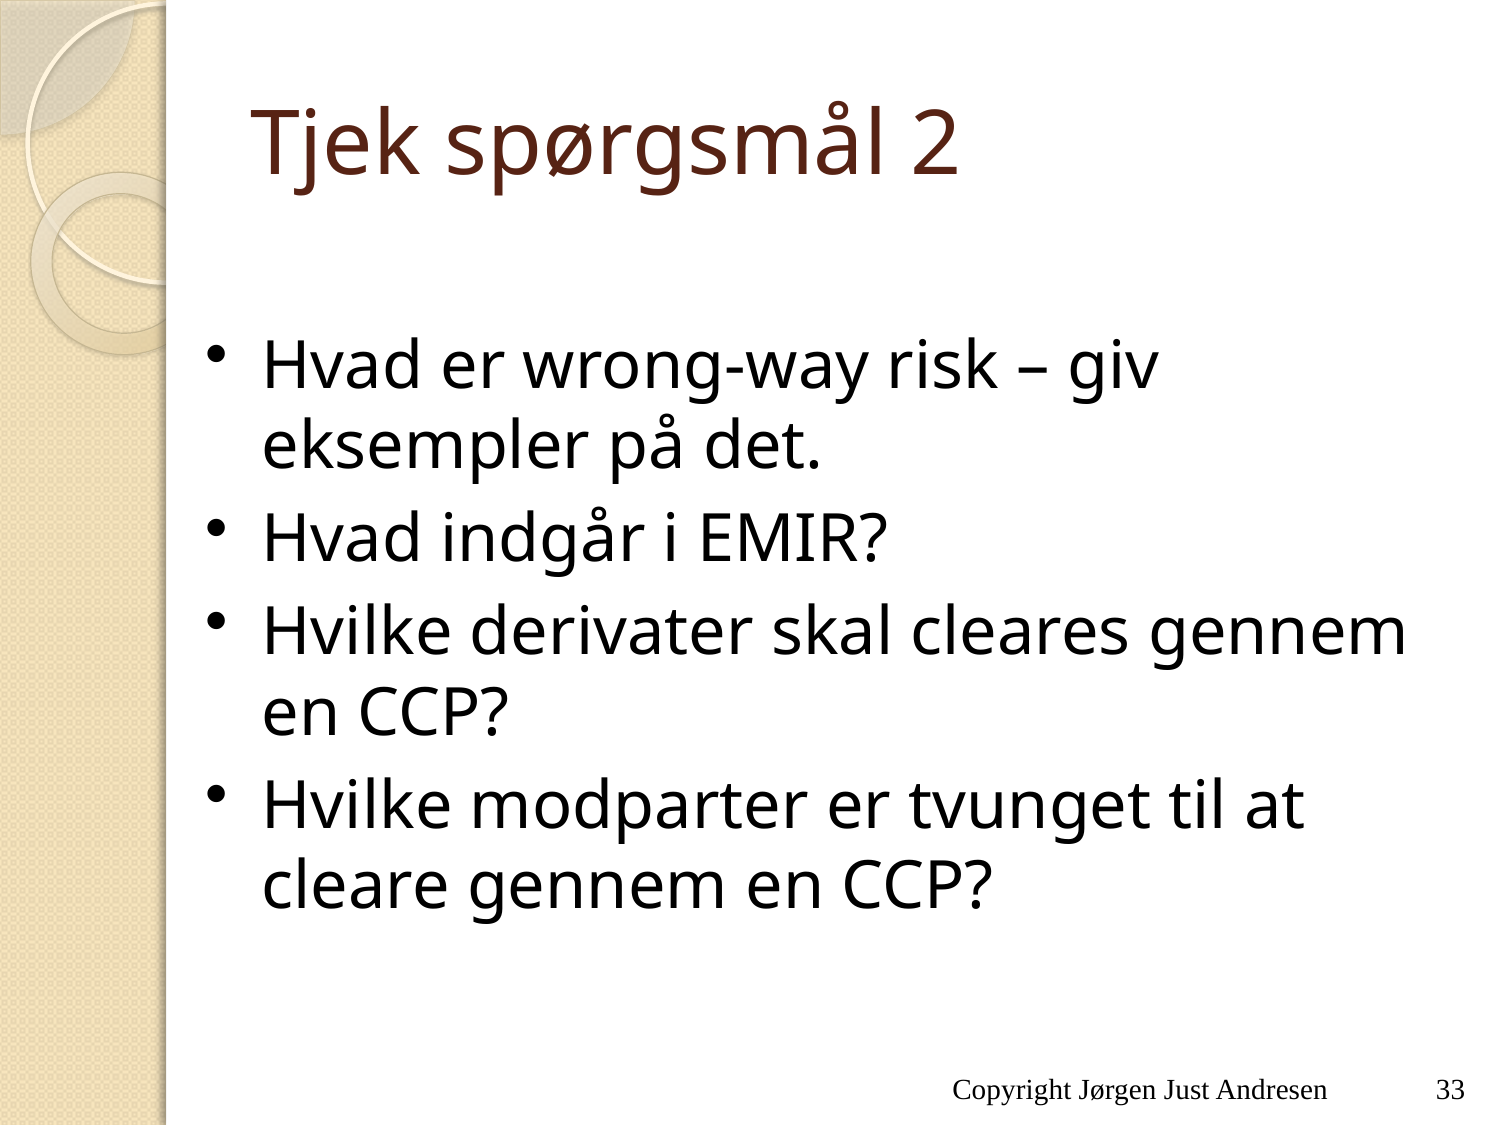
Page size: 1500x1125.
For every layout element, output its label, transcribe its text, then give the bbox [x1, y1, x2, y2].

slide_number 33 [1413, 1034, 1488, 1113]
footer Copyright Jørgen Just Andresen [937, 1034, 1413, 1113]
text_box Hvad er wrong-way risk – giv eksempler på det. Hvad indgår i EMIR? Hvilke derivater skal cleares gennem en CCP? Hvilke modparter er tvunget til at cleare gennem en CCP? [190, 314, 1466, 990]
list [110, 346, 1386, 1022]
title Tjek spørgsmål 2 [235, 45, 1466, 233]
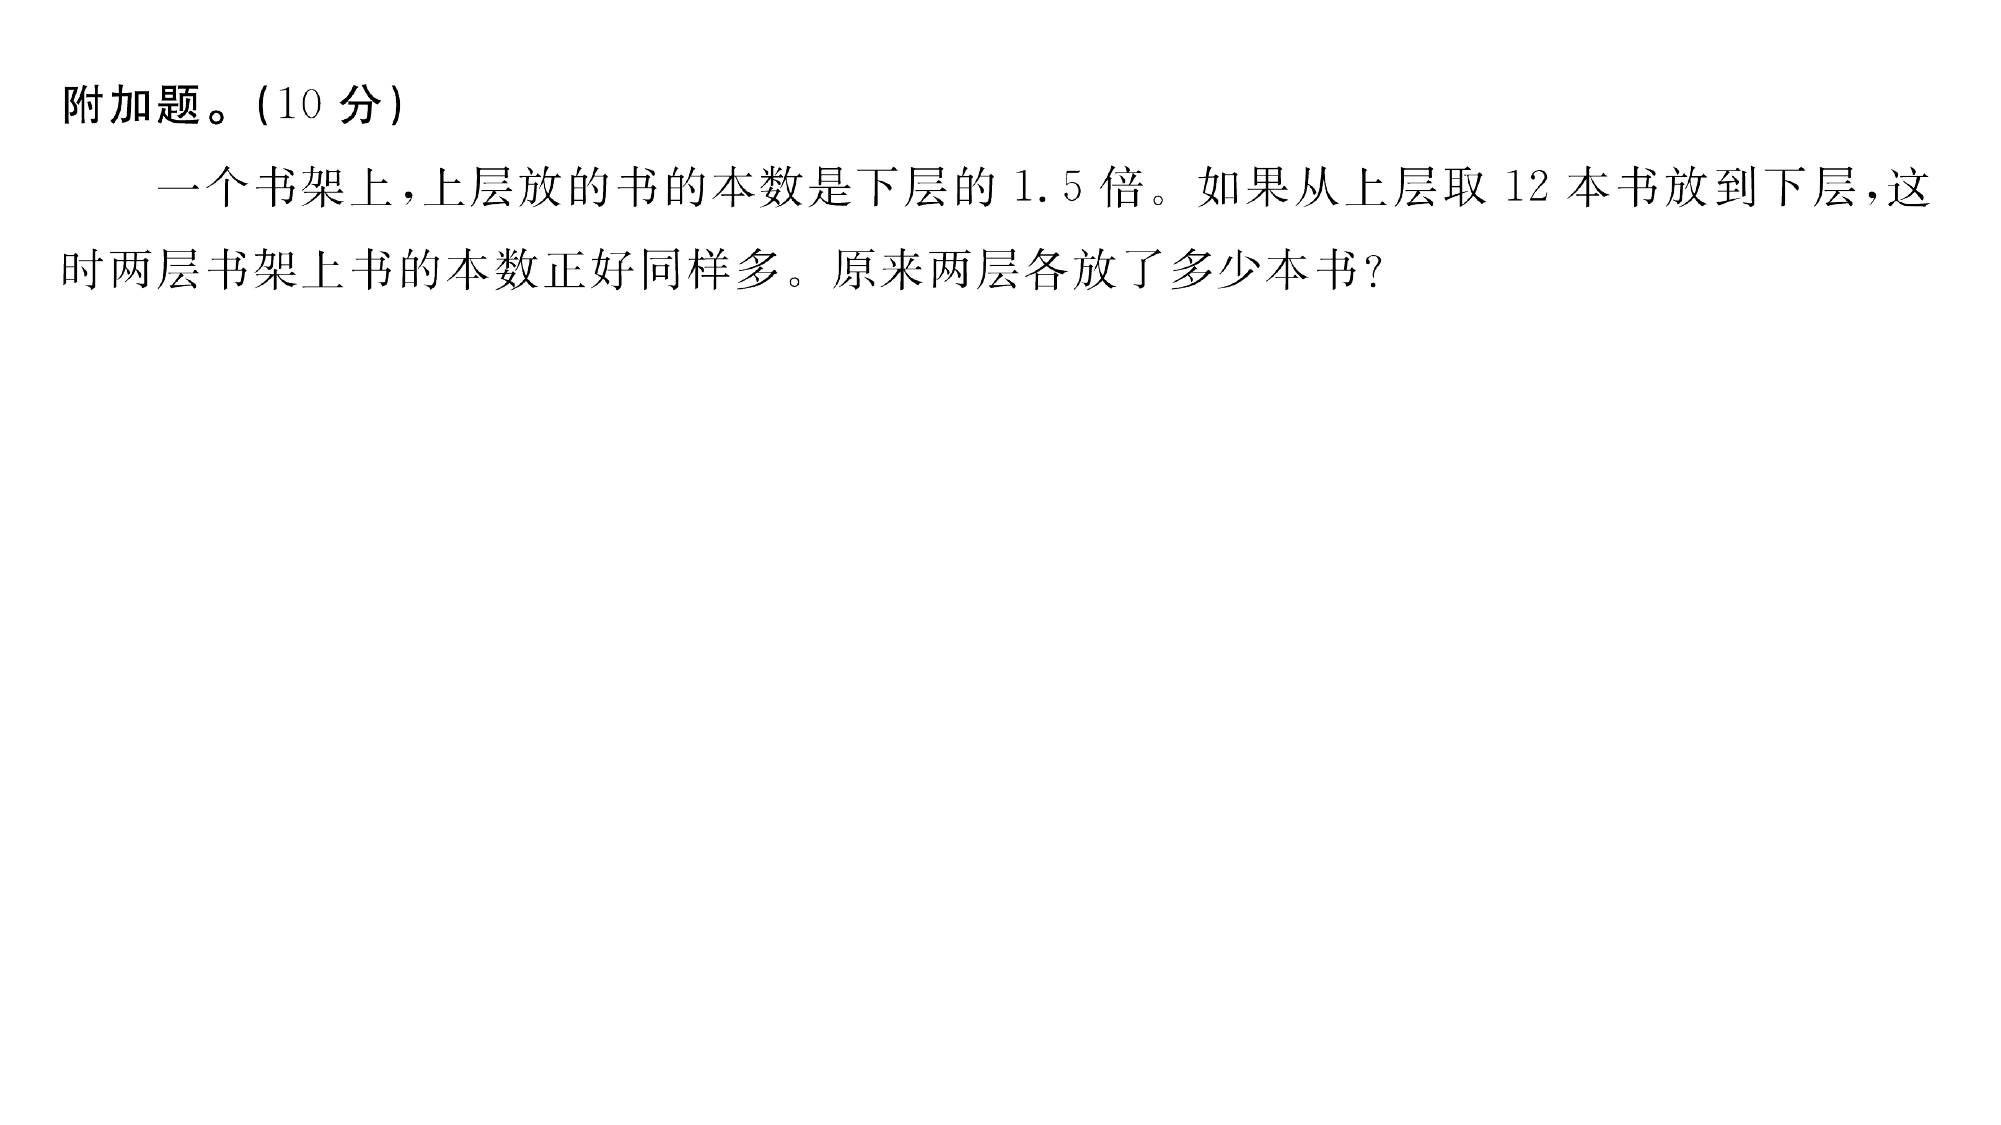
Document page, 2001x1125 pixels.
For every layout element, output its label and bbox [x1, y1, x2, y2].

picture [58, 58, 1949, 721]
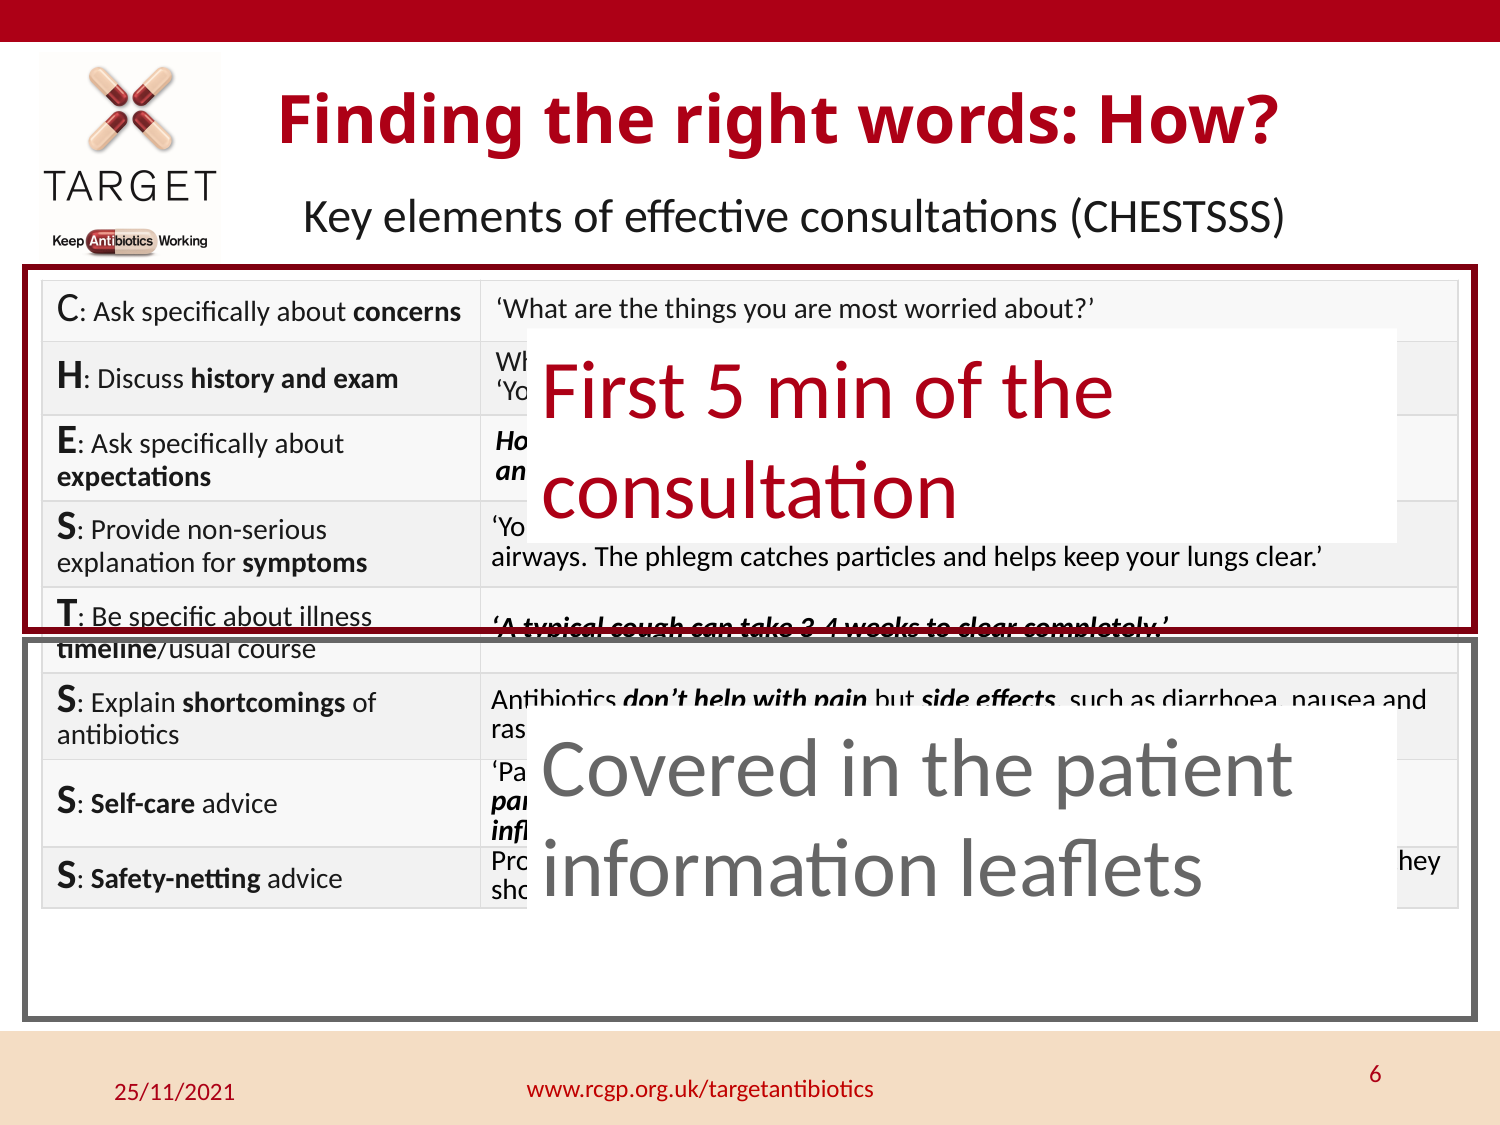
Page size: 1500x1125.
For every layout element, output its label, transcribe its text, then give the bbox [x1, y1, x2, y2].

text_box First 5 min of the consultation [527, 328, 1397, 543]
list Key elements of effective consultations (CHESTSSS) [288, 184, 1328, 256]
table_cell T: Be specific about illness timeline/usual course [43, 632, 480, 639]
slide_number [99, 1060, 437, 1121]
table_cell ‘A typical cough can take 3-4 weeks to clear completely.’ [481, 632, 1457, 639]
text_box [24, 639, 1476, 1020]
picture [39, 52, 221, 266]
text_box Covered in the patient information leaflets [527, 705, 1397, 921]
footer www.rcgp.org.uk/targetantibiotics [486, 1057, 890, 1118]
title Finding the right words: How? [261, 59, 1397, 184]
text_box [24, 266, 1476, 632]
slide_number 6 [1059, 1042, 1397, 1103]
------------
*JOB:* The records above, minus their pictures, are to be returned verbatim.

*WRITTEN ANSWER:*
Page size: 1500x1125.
For every layout element, output its label, transcribe its text, then give the bbox [x1, y1, x2, y2].

slide_number 33 [1413, 1034, 1488, 1113]
footer Copyright Jørgen Just Andresen [937, 1034, 1413, 1113]
text_box Hvad er wrong-way risk – giv eksempler på det. Hvad indgår i EMIR? Hvilke derivater skal cleares gennem en CCP? Hvilke modparter er tvunget til at cleare gennem en CCP? [190, 314, 1466, 990]
list [110, 346, 1386, 1022]
title Tjek spørgsmål 2 [235, 45, 1466, 233]
Document page, 2001x1125 pixels.
For every layout element, output its label and bbox [x1, y1, x2, y2].

picture [58, 58, 1949, 721]
Page size: 1500x1125.
For every layout element, output its label, transcribe its text, then give the bbox [x1, y1, x2, y2].

text_box First 5 min of the consultation [527, 328, 1397, 543]
list Key elements of effective consultations (CHESTSSS) [288, 184, 1328, 256]
table_cell T: Be specific about illness timeline/usual course [43, 632, 480, 639]
slide_number [99, 1060, 437, 1121]
table_cell ‘A typical cough can take 3-4 weeks to clear completely.’ [481, 632, 1457, 639]
text_box [24, 639, 1476, 1020]
picture [39, 52, 221, 266]
text_box Covered in the patient information leaflets [527, 705, 1397, 921]
footer www.rcgp.org.uk/targetantibiotics [486, 1057, 890, 1118]
title Finding the right words: How? [261, 59, 1397, 184]
text_box [24, 266, 1476, 632]
slide_number 6 [1059, 1042, 1397, 1103]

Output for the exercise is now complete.